**TO DO**: Every entry should be repeated exactly as written.

INFORMATION GIVEN section start

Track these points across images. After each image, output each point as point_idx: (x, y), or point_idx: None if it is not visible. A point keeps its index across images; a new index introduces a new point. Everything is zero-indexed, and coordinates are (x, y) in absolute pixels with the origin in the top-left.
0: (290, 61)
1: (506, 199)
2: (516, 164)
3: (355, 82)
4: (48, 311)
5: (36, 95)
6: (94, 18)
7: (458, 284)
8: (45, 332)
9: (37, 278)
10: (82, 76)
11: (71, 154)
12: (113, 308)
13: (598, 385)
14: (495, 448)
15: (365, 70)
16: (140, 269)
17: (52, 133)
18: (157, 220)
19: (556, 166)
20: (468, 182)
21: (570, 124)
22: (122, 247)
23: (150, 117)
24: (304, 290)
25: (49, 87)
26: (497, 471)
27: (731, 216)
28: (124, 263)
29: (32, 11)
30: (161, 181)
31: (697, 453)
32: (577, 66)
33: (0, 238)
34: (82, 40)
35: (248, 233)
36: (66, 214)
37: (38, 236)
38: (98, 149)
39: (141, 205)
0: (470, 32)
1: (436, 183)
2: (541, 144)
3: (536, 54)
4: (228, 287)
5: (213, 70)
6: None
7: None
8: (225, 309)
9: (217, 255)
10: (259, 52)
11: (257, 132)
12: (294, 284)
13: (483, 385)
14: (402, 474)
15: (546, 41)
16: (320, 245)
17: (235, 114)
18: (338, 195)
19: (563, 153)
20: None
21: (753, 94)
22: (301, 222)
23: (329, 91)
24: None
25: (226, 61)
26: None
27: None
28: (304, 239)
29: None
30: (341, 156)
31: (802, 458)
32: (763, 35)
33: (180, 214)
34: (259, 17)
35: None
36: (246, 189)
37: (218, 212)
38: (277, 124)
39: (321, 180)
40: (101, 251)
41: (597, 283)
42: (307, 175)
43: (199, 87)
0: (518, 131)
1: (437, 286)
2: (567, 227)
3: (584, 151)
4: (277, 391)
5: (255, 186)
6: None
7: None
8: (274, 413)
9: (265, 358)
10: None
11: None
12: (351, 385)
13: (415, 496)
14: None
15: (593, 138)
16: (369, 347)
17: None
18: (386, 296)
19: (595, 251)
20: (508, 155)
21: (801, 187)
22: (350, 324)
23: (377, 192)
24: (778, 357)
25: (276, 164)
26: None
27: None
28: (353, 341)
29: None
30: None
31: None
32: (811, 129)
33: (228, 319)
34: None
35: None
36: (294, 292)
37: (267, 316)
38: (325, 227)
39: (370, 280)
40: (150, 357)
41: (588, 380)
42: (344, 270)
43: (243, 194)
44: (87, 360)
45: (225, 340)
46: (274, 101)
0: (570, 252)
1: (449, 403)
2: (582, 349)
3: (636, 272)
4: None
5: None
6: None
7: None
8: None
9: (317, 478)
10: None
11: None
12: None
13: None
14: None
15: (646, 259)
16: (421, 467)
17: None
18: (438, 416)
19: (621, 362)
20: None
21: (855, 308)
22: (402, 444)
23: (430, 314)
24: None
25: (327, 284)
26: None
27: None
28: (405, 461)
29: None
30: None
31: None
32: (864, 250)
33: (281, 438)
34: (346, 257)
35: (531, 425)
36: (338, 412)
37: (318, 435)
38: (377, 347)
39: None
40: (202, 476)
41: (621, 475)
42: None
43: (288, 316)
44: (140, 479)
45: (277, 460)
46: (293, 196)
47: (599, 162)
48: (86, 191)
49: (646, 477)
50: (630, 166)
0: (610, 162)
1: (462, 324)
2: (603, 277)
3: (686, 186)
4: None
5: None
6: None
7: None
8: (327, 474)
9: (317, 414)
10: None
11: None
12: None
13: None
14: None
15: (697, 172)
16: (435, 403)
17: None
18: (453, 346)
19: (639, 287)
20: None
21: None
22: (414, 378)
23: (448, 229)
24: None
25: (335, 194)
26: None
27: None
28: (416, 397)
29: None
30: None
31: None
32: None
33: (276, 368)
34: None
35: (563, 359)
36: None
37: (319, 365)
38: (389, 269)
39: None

INFORMATION GIVEN section end

**TASK ANSWER**:
Track these points across images. After each image, output each point as point_idx: (x, y), or point_idx: None if it is not visible. A point keeps its index across images; a new index introduces a new point. Everything is zero-indexed, and coordinates are (x, y) in absolute pixels with the origin in the top-left.
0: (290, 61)
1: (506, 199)
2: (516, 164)
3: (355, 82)
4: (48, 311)
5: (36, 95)
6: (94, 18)
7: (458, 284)
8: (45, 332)
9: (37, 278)
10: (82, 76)
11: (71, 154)
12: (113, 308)
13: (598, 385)
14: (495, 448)
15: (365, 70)
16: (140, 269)
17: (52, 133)
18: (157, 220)
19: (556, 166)
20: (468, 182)
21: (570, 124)
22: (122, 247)
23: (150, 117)
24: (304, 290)
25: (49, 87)
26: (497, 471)
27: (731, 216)
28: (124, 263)
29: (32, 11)
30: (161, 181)
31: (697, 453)
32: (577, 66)
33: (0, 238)
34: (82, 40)
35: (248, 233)
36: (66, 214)
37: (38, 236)
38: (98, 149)
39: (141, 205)
0: (470, 32)
1: (436, 183)
2: (541, 144)
3: (536, 54)
4: (228, 287)
5: (213, 70)
6: None
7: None
8: (225, 309)
9: (217, 255)
10: (259, 52)
11: (257, 132)
12: (294, 284)
13: (483, 385)
14: (402, 474)
15: (546, 41)
16: (320, 245)
17: (235, 114)
18: (338, 195)
19: (563, 153)
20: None
21: (753, 94)
22: (301, 222)
23: (329, 91)
24: None
25: (226, 61)
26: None
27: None
28: (304, 239)
29: None
30: (341, 156)
31: (802, 458)
32: (763, 35)
33: (180, 214)
34: (259, 17)
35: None
36: (246, 189)
37: (218, 212)
38: (277, 124)
39: (321, 180)
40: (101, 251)
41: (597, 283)
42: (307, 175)
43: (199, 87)
0: (518, 131)
1: (437, 286)
2: (567, 227)
3: (584, 151)
4: (277, 391)
5: (255, 186)
6: None
7: None
8: (274, 413)
9: (265, 358)
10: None
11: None
12: (351, 385)
13: (415, 496)
14: None
15: (593, 138)
16: (369, 347)
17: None
18: (386, 296)
19: (595, 251)
20: (508, 155)
21: (801, 187)
22: (350, 324)
23: (377, 192)
24: (778, 357)
25: (276, 164)
26: None
27: None
28: (353, 341)
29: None
30: None
31: None
32: (811, 129)
33: (228, 319)
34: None
35: None
36: (294, 292)
37: (267, 316)
38: (325, 227)
39: (370, 280)
40: (150, 357)
41: (588, 380)
42: (344, 270)
43: (243, 194)
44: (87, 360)
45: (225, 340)
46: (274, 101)
0: (570, 252)
1: (449, 403)
2: (582, 349)
3: (636, 272)
4: None
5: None
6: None
7: None
8: None
9: (317, 478)
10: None
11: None
12: None
13: None
14: None
15: (646, 259)
16: (421, 467)
17: None
18: (438, 416)
19: (621, 362)
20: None
21: (855, 308)
22: (402, 444)
23: (430, 314)
24: None
25: (327, 284)
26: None
27: None
28: (405, 461)
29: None
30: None
31: None
32: (864, 250)
33: (281, 438)
34: (346, 257)
35: (531, 425)
36: (338, 412)
37: (318, 435)
38: (377, 347)
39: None
40: (202, 476)
41: (621, 475)
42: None
43: (288, 316)
44: (140, 479)
45: (277, 460)
46: (293, 196)
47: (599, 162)
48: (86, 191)
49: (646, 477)
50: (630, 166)
0: (610, 162)
1: (462, 324)
2: (603, 277)
3: (686, 186)
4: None
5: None
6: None
7: None
8: (327, 474)
9: (317, 414)
10: None
11: None
12: None
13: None
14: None
15: (697, 172)
16: (435, 403)
17: None
18: (453, 346)
19: (639, 287)
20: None
21: None
22: (414, 378)
23: (448, 229)
24: None
25: (335, 194)
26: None
27: None
28: (416, 397)
29: None
30: None
31: None
32: None
33: (276, 368)
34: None
35: (563, 359)
36: None
37: (319, 365)
38: (389, 269)
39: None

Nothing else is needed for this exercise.